Standard Poodle) will do as well and sometimes even

better in an apartment then a tiny ball of fire, like

the Miniature Pinscher, Pomeranian, or Bichon Frise.

Your lifestyle is of great importance. If you’re

athletic and want a Frisbee-catching, running companion,

you need a very active breed. One of the sporting dogs

would be a good choice, a Welsh Terrier, Weimaraner, Old

English Sheepdog, or a Boxer would work well. Take a

moderate approach toward exercise? Then a Cocker

Spaniel, Golden Retriever, or a French Bulldog would fit

right in. (Keep in mind that degrees of energy and

enthusiasm can vary from dog to dog. Take a little walk

with the animal before you make your selection.)

If you have children (depending on their ages) or

elderly relatives (depending on their ages) you’ll need

a gentle, nurturing beast that won’t knock them screaming to the floor. Certain breeds, such as Rottweilers, Dalmatians, and Irish Setters, are so vigorous that even the most well-meaning dog can send a toddler or a granny flying. Clumber spaniels, Golden Retrievers, Shetland Sheepdogs, even something as large as a Mastiff, move gently and slowly.

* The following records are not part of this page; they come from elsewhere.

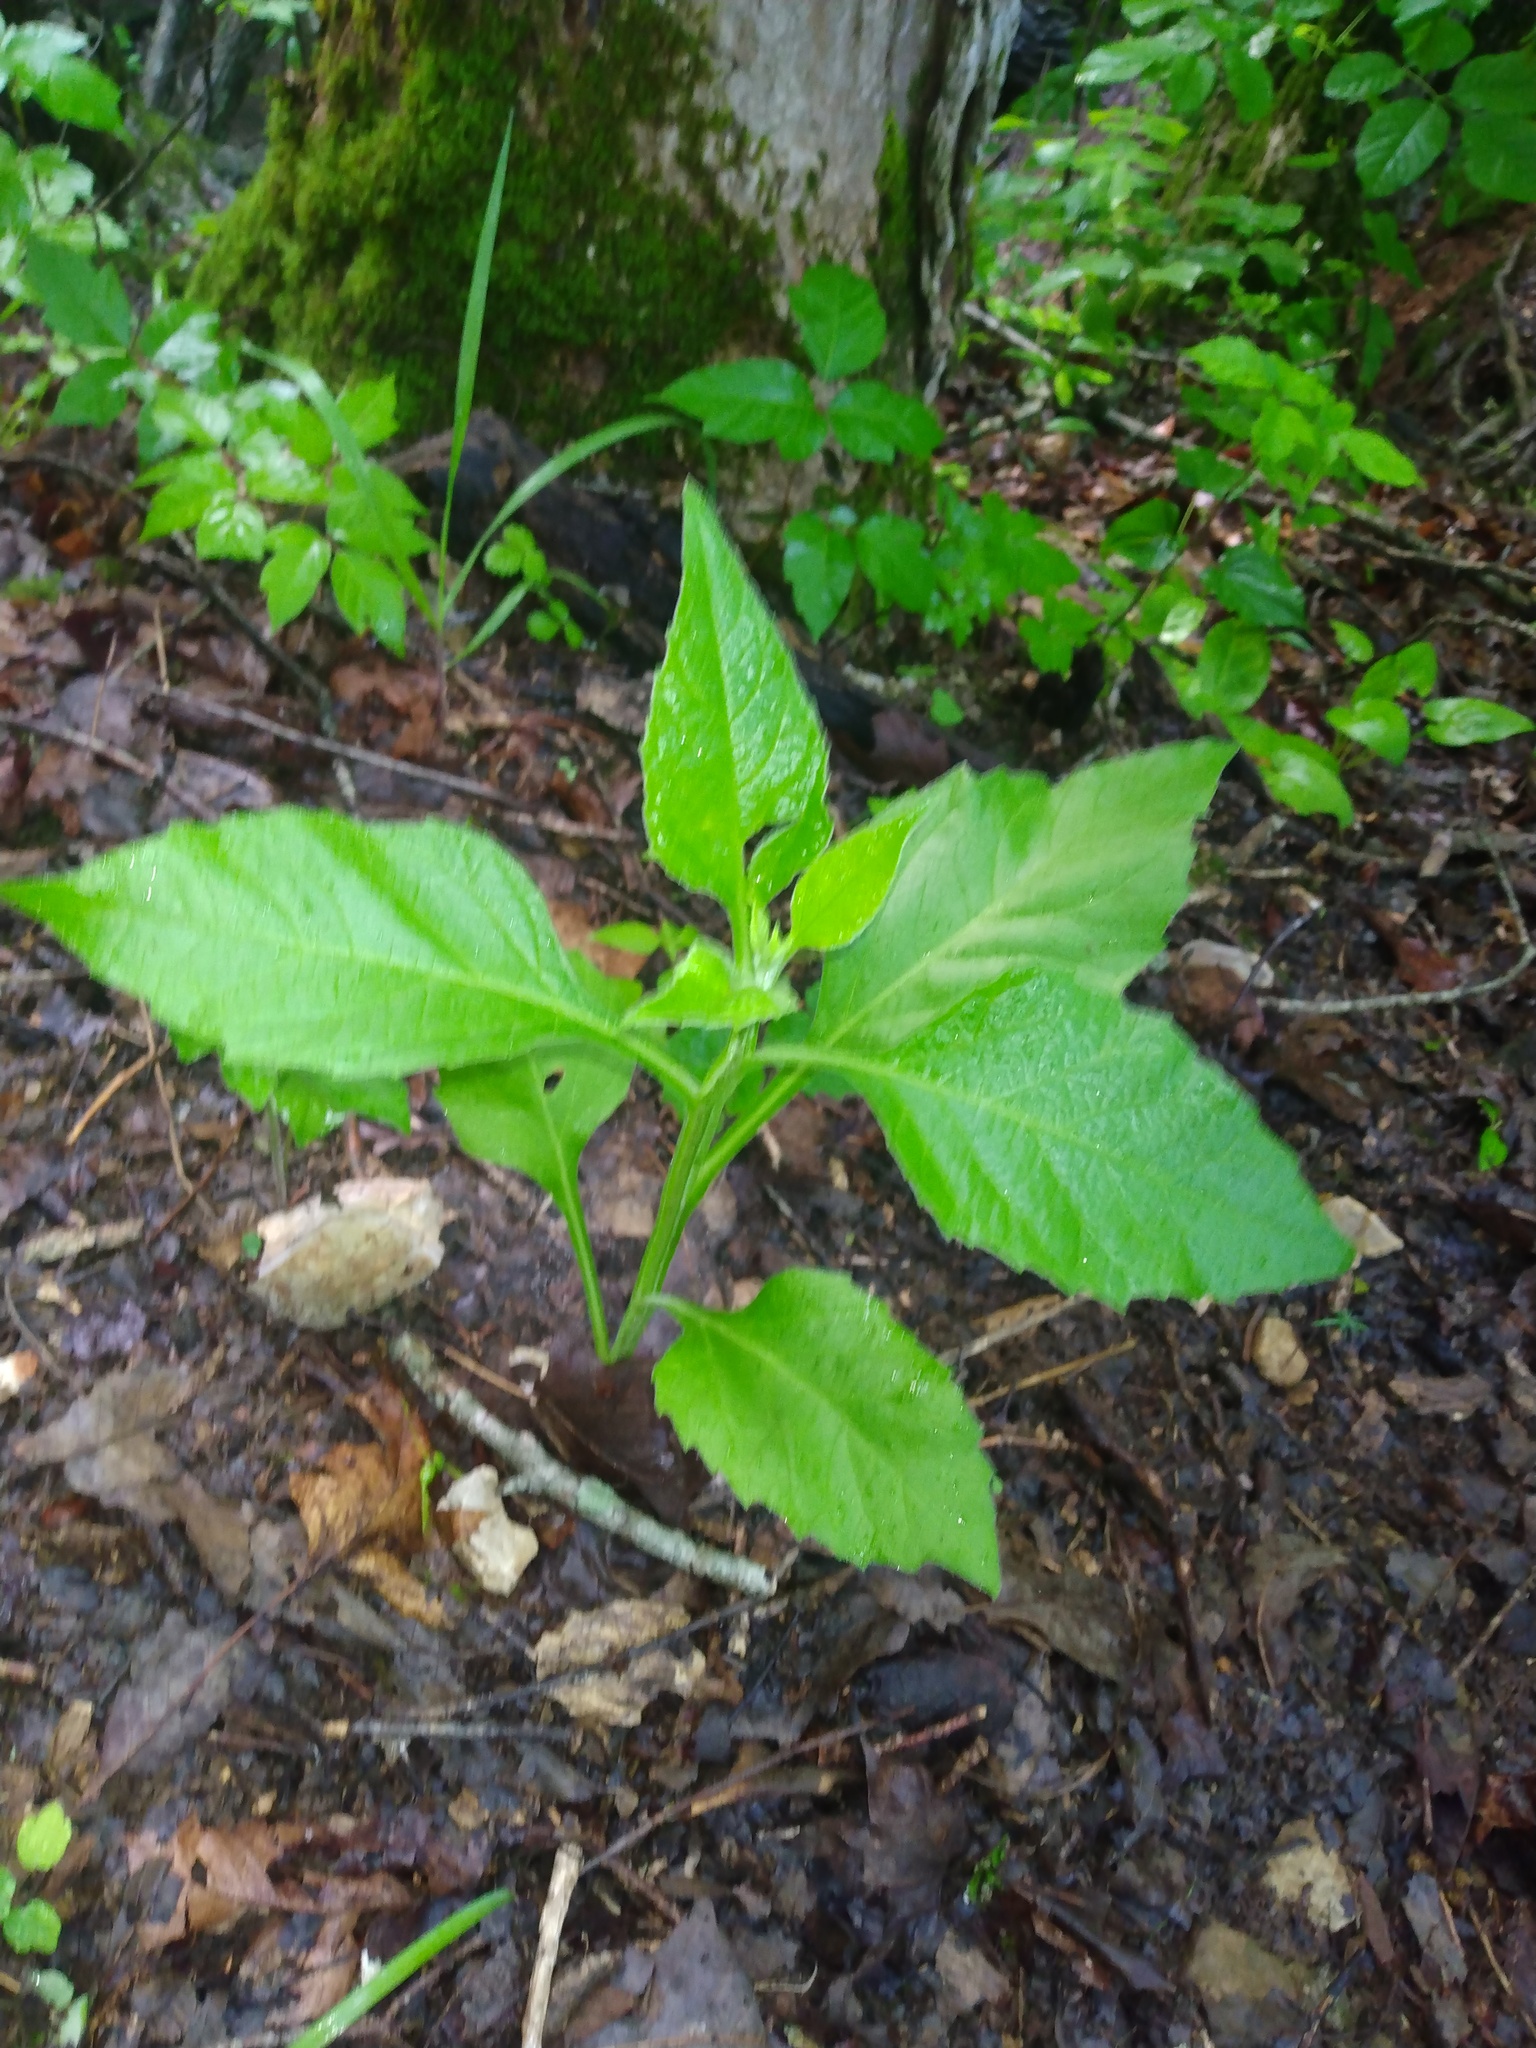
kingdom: Plantae
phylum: Tracheophyta
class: Magnoliopsida
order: Asterales
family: Asteraceae
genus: Verbesina
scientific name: Verbesina virginica
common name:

If you’re highly social (or your children are), you

don’t need an animal that’s extremely territorial, like

the Doberman Pincher, the Rhodesian Ridgeback, the

Yorkshire Terrier, or the Chow. Beagles, St. Bernards,

Collies, Bichon Frise, Greyhounds...they’ll welcome

everyone. English Bulldogs, Great Danes, Border

Terriers, and Sealyham Terriers are also very sociable


If it’s a watchdog you need, most breeds will be

fairly attentive to bumps in the night. A couple of

exceptions are the English Bulldogs, the Clumber Spaniel

and, believe it or not, the Irish Wolfhound. Among the

best watchdogs are Akitas, German Shepherds, Bull

Terriers, and Tibetan Terriers.

Now, the upkeep; will you cry at the sight of dog

hair on your good black suit? Then avoid dogs that

shed. A short-haired breed may seem like a sure thing

but some, such as the Dalmation, can be heavy shedders.

As a rule, of course, the longer-haired breeds are the

ones that required lots of grooming...Chows, Keeshonds,

Samoyed, Collies, etc. Some aren’t necessarily heavy

shedders; they just need lengthy, regular sessions with

a groomer to stay pretty, like the Bichon Frise,

poodles, and Old English Sheepdogs.

Also, keep your grocery budget in mind when shopping

for another mouth to feed. A 200 pound dog will munch

down $600 to $1000 annually. You might want something a

bit more dainty.

Do your research. An excellent book is “The Right

Dog for You”, by Daniel F. Tortora. The American Kennel

Club has a massive website with information about all the recognized breeds and the breeders in your area. Attend dog shows (where most breeder-owners will tell you more about their animals than you want to know) or watch them on TV, and talk to a veterinarian before you decide what breed will best suit you. Don’t buy from puppy mills or pet shops. Buy from responsible breeders who love their work or from families who love their dogs. And check out your local humane society. There are many purebreds waiting for

homes, not bad dogs, just unlucky ones with bad owners.

You’ll form a bond that’ll last longer than most

marriages. You’ll have a dog and a dog will have you.